Под ее певучими сводами бежала подземная река, вливаясь в реку поднебесную более светлыми, более холодными струями. А чуть дальше начинались фонтаны.
Фейнне остановилась на вершине скалы, замирая от благоговейного восторга. Элизахар догнал ее – теперь, когда она обрела зрение, сделать это было довольно трудно – и застыл возле девушки.
Фонтаны изливались с небес. Их источник не был виден отсюда – он терялся за густыми облаками. Густые, пышные струи воды падали сверху вниз ровными столбами, их струи завивались и были похожи на нетуго заплетенные женские косы.
Здесь стоял неумолчный шум. Вода не пела – она хохотала, скандалила, требовала, выкликала, насмешничала. У одного фонтана был высокий тембр, у другого на несколько тонов ниже. Они не сливались в хор, напротив – звучали на удивление не дружно, как будто готовы были поссориться в любое мгновение.
Фейнне подняла руку и провела пальцами по воздуху. В пустоте на миг повисли пять разноцветных полос. Задрожав, они растаяли.
Фейнне помедлила, затем быстро обвела пальцем конур. Явилось изображение бабочки. Два легких тычка – и у бабочки расцветились пятнами верхушки крыльев. Щедрый мазок – она сделалась желтой. Извилистая полоса – выросла зеленая ветка. Бабочка, подхваченная ладонью Фейнне, тихо опустилась на ветку и замерла.

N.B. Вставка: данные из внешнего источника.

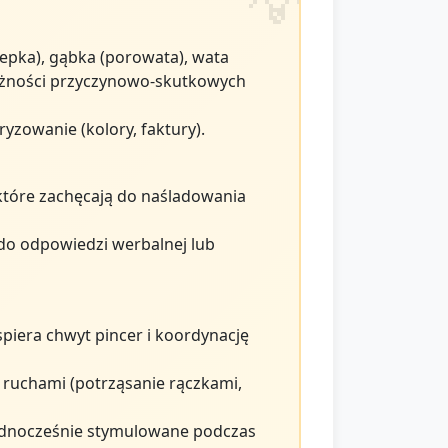
epka), gąbka (porowata), wata
leżności przyczynowo-skutkowych
yzowanie (kolory, faktury).
które zachęcają do naśladowania
 do odpowiedzi werbalnej lub
piera chwyt pincer i koordynację
 ruchami (potrząsanie rączkami,
 jednocześnie stymulowane podczas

Фейнне отошла на несколько шагов назад, склонила голову набок, рассматривая свое невесомое творение, а потом тихо рассмеялась. Картина продолжала висеть в воздухе: она и существовала, и не существовала. Это был образ, замысел – но здесь, среди бьющих с неба фонтанов, он обрел зримое воплощение, не будучи воплощенным в красках и холсте.
Элизахар смотрел то на девушку, то на созданное ею и вдруг с особенной остротой ощутил, насколько они с Фейнне разнятся – насколько не подходят друг другу. Он даже боялся заговаривать с ней о будущем. Так и не сказал ей о своем титуле, который, возможно, скоро унаследует – поскольку никто, даже герцог Ларренс, не собирается жить вечно.
Ему думалось: судьба дала ему несколько дней полного, ничем не омраченного счастья. Вдвоем с Фейнне, там, где их никто не найдет, никто не потревожит. И у нее появилось зрение. Все прочие мысли следовало отмести, изгнать и растоптать.
В шуме фонтанов Элизахару стало чудиться вдруг нечто противоестественное – нечто такое, чего не может быть, ни в эльфийском мире, ни в человеческом, потому что природа не в состоянии так сильно искажать самое себя. Может быть, дело в несовместимости шумящих голосов, которые угадывались за пением воды. Для людей естественно быть разобщенными, но водные струи не бывают настолько дисгармоничными.